** Opening Record set block **

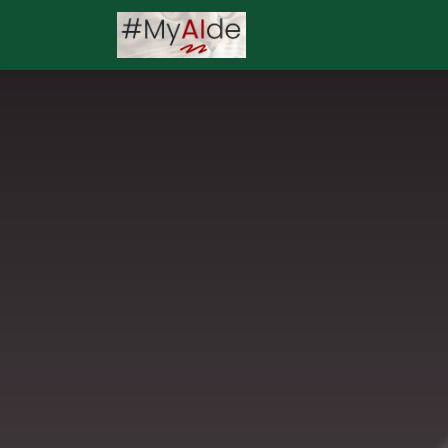
Skip to Content
Главная
События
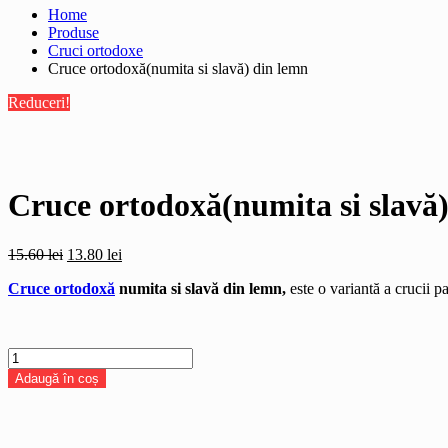
Home
Produse
Cruci ortodoxe
Cruce ortodoxă(numita si slavă) din lemn
Reduceri!
Cruce ortodoxă(numita si slavă
Prețul
Prețul
15.60
lei
13.80
lei
inițial
curent
Cruce ortodoxă
numita si slavă din lemn,
este o variantă a crucii p
a
este:
fost:
13.80 lei.
15.60 lei.
Cantitate
Cruce
Adaugă în coș
ortodoxă(numita
si
slavă)
din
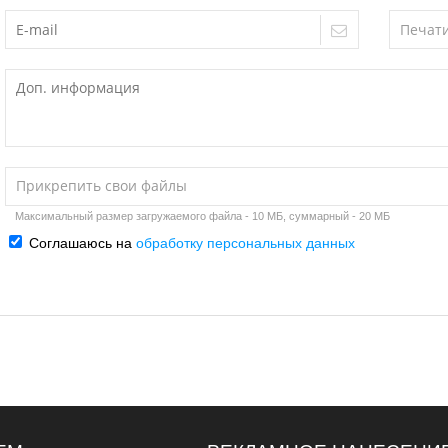
Прикрепить свои файлы
Максимальный размер загружаемого файла - 10 МБ, суммарный - 20 МБ
Соглашаюсь на
обработку персональных данных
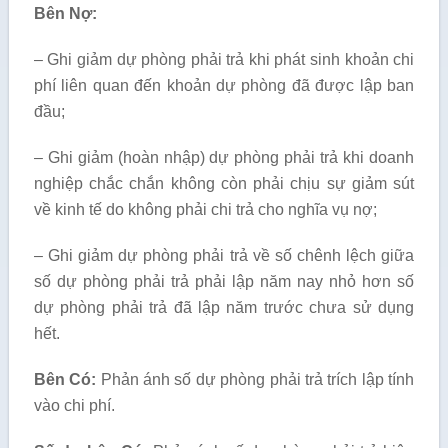
Bên Nợ:
– Ghi giảm dự phòng phải trả khi phát sinh khoản chi
phí liên quan đến khoản dự phòng đã được lập ban
đầu;
– Ghi giảm (hoàn nhập) dự phòng phải trả khi doanh
nghiệp chắc chắn không còn phải chịu sự giảm sút
về kinh tế do không phải chi trả cho nghĩa vụ nợ;
– Ghi giảm dự phòng phải trả về số chênh lệch giữa
số dự phòng phải trả phải lập năm nay nhỏ hơn số
dự phòng phải trả đã lập năm trước chưa sử dụng
hết.
Bên Có:
Phản ánh số dự phòng phải trả trích lập tính
vào chi phí.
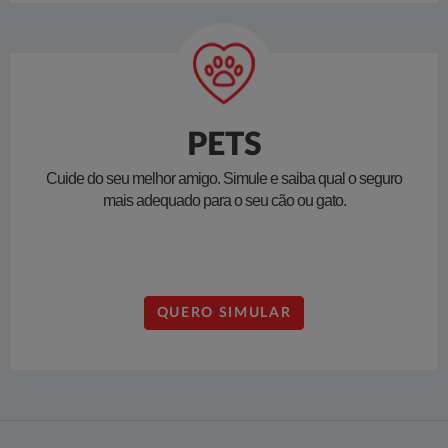
PETS
Cuide do seu melhor amigo. Simule e saiba qual o seguro
mais adequado para o seu cão ou gato.
QUERO SIMULAR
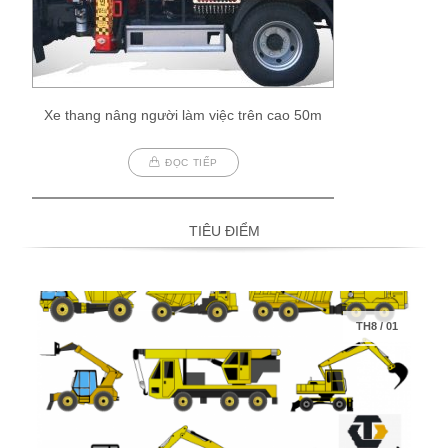
Xe thang nâng người làm việc trên cao 50m
ĐỌC TIẾP
TIÊU ĐIỂM
TH8
/
01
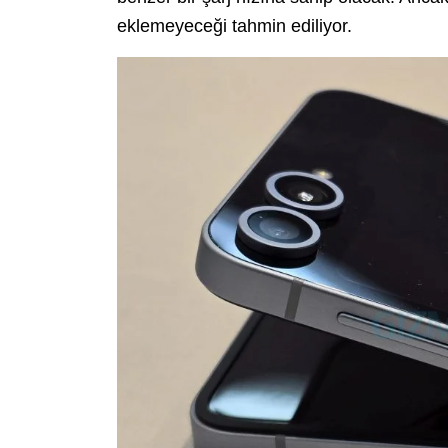
eklemeyeceği tahmin ediliyor.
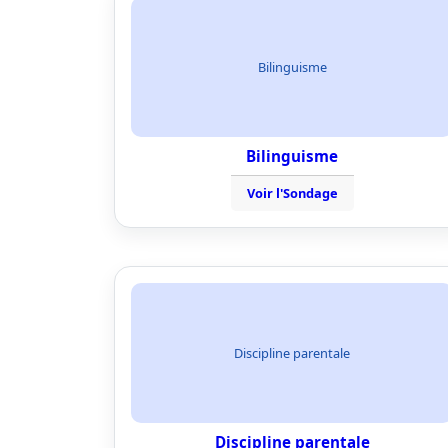
Bilinguisme
Bilinguisme
Voir l'Sondage
Discipline parentale
Discipline parentale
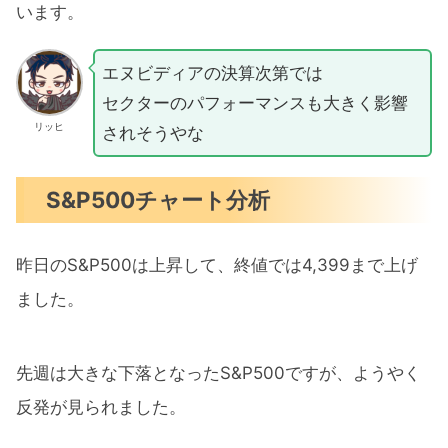
います。
エヌビディアの決算次第では
セクターのパフォーマンスも大きく影響
リッヒ
されそうやな
S&P500チャート分析
昨日のS&P500は上昇して、終値では4,399まで上げ
ました。
先週は大きな下落となったS&P500ですが、ようやく
反発が見られました。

** Closing Record set block **

> **Description of the task**:
Reproduce the lines from the one containing "Прикрепить свои файлы" through the end of the listing, replacing "Discipline parentale" with "Éducation parentale" wherever it occurs and keeping everything else unchanged. Omit the pictures.

> **Answer to the problem**:
Прикрепить свои файлы
Максимальный размер загружаемого файла - 10 МБ, суммарный - 20 МБ
Соглашаюсь на
обработку персональных данных
Bên Nợ:
– Ghi giảm dự phòng phải trả khi phát sinh khoản chi
phí liên quan đến khoản dự phòng đã được lập ban
đầu;
– Ghi giảm (hoàn nhập) dự phòng phải trả khi doanh
nghiệp chắc chắn không còn phải chịu sự giảm sút
về kinh tế do không phải chi trả cho nghĩa vụ nợ;
– Ghi giảm dự phòng phải trả về số chênh lệch giữa
số dự phòng phải trả phải lập năm nay nhỏ hơn số
dự phòng phải trả đã lập năm trước chưa sử dụng
hết.
Bên Có:
Phản ánh số dự phòng phải trả trích lập tính
vào chi phí.
PETS
Cuide do seu melhor amigo. Simule e saiba qual o seguro
mais adequado para o seu cão ou gato.
QUERO SIMULAR
Xe thang nâng người làm việc trên cao 50m
ĐỌC TIẾP
TIÊU ĐIỂM
TH8
/
01
eklemeyeceği tahmin ediliyor.
Bilinguisme
Bilinguisme
Voir l'Sondage
Éducation parentale
Éducation parentale
います。
エヌビディアの決算次第では
セクターのパフォーマンスも大きく影響
リッヒ
されそうやな
S&P500チャート分析
昨日のS&P500は上昇して、終値では4,399まで上げ
ました。
先週は大きな下落となったS&P500ですが、ようやく
反発が見られました。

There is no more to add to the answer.